At this point in class we discuss the Four Noble Truths, using the 2×2 format mentioned above. We talk about the relationship between cause and effect, and try to understand why the Four Noble Truths are in this order. Why does the Buddha talk first about the effect, and then about the cause? This ordering seems a bit counter-intuitive, so to try and understand that, we turn to a cartoon and an old metaphor from the Buddhist tradition itself.

cartoon four noble truths clear-vision.org

We talk about the relationship between the patient and the doctor. First, the patient realizes that there’s some kind of sickness. Then, the doctor tries to figure out what’s wrong — what is causing this sickness? Third, the doctor assures the patient that there’s a cure. However — as in real life — there is a catch. The patient must take the medicine. We talk about this idea as a class, connecting it to our own experiences with sprained ankles and strep throats and the like.

Then I tell the students that traditionally, the Buddha was seen as a doctor. What do they think are the connections between this cartoon, Doctor Buddha, and the Four Noble Truths?

After some partner discussions (or perhaps some individual silent writing), they make the connections. The First Noble Truth, the Truth of Dukkha, is Buddha’s diagnosis of the human condition. It’s our current state, the one thing we can understand right now. (This is probably why it comes first, even though it is an effect and not a cause.) The Second Noble Truth, the Truth of the Cause of Dukkha, is Buddha’s understanding of what causes us to have dukkha: we have negative karma, and afflictive emotions, and a misperception of ourselves and the world we live in.

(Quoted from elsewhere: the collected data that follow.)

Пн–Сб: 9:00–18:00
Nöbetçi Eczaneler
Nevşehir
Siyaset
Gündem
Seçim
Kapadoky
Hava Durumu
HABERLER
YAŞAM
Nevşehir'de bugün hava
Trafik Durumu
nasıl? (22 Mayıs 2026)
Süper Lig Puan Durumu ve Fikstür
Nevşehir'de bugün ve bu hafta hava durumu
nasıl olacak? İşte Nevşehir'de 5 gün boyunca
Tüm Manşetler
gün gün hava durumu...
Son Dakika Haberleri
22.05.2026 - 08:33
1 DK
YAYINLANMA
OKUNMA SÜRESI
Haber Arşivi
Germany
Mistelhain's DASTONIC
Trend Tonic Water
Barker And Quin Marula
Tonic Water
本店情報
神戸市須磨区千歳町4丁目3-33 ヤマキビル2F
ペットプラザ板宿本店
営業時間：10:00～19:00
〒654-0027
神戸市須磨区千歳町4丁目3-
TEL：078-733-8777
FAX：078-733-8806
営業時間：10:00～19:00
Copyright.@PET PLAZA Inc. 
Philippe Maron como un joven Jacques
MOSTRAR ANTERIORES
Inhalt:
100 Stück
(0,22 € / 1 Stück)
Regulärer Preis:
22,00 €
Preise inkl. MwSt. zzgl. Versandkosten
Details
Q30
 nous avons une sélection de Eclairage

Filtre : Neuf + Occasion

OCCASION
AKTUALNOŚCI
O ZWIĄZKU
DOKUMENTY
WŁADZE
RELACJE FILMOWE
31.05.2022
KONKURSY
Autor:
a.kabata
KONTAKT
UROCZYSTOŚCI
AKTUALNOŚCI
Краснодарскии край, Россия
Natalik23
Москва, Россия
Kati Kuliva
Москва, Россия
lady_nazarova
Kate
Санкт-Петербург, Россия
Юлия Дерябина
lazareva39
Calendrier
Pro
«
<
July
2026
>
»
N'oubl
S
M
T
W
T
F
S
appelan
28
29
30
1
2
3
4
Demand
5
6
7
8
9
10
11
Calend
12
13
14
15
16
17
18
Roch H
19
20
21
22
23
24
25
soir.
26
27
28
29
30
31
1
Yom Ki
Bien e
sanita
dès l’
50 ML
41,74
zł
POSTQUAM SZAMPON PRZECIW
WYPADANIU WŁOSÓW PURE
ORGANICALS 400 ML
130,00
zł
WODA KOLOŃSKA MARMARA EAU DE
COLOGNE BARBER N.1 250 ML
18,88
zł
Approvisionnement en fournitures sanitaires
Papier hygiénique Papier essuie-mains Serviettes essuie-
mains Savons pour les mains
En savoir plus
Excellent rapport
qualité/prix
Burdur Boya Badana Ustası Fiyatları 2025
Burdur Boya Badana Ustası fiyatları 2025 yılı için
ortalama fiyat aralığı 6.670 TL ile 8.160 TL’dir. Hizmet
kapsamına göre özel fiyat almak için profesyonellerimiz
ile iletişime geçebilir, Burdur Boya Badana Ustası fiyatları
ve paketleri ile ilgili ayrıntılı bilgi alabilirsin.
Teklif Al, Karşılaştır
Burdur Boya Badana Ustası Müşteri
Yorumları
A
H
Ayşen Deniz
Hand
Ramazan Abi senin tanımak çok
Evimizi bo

However, there’s good news as well: the Third Noble Truth, the Truth of Nirvana, the Cessation of Dukkha. Total health is possible. In fact, it’s possible to reach a place where we are never sick again. But, the only way to get there is to take the medicine: the Fourth Noble Truth, the Path to the Cessation of Dukkha.

In addition to talking about this path as having three major parts (ethics, concentration, and wisdom), I also tell students that we can think of the Buddha’s advice here as having two parts: there are things we are doing that we must stop doing, and things we’re not doing that we must begin to do. In other words, things to put down and things to pick up. We also talk about how getting healthy thus depends a good deal on the patient. Even if I have great faith in my doctor, or believe that she is the best doctor in the world, the only way I will get better is if I follow her advice, stop eating so many darn Doritos and learn to like quinoa and kale.

Maybe I should send this post to Keith Richards.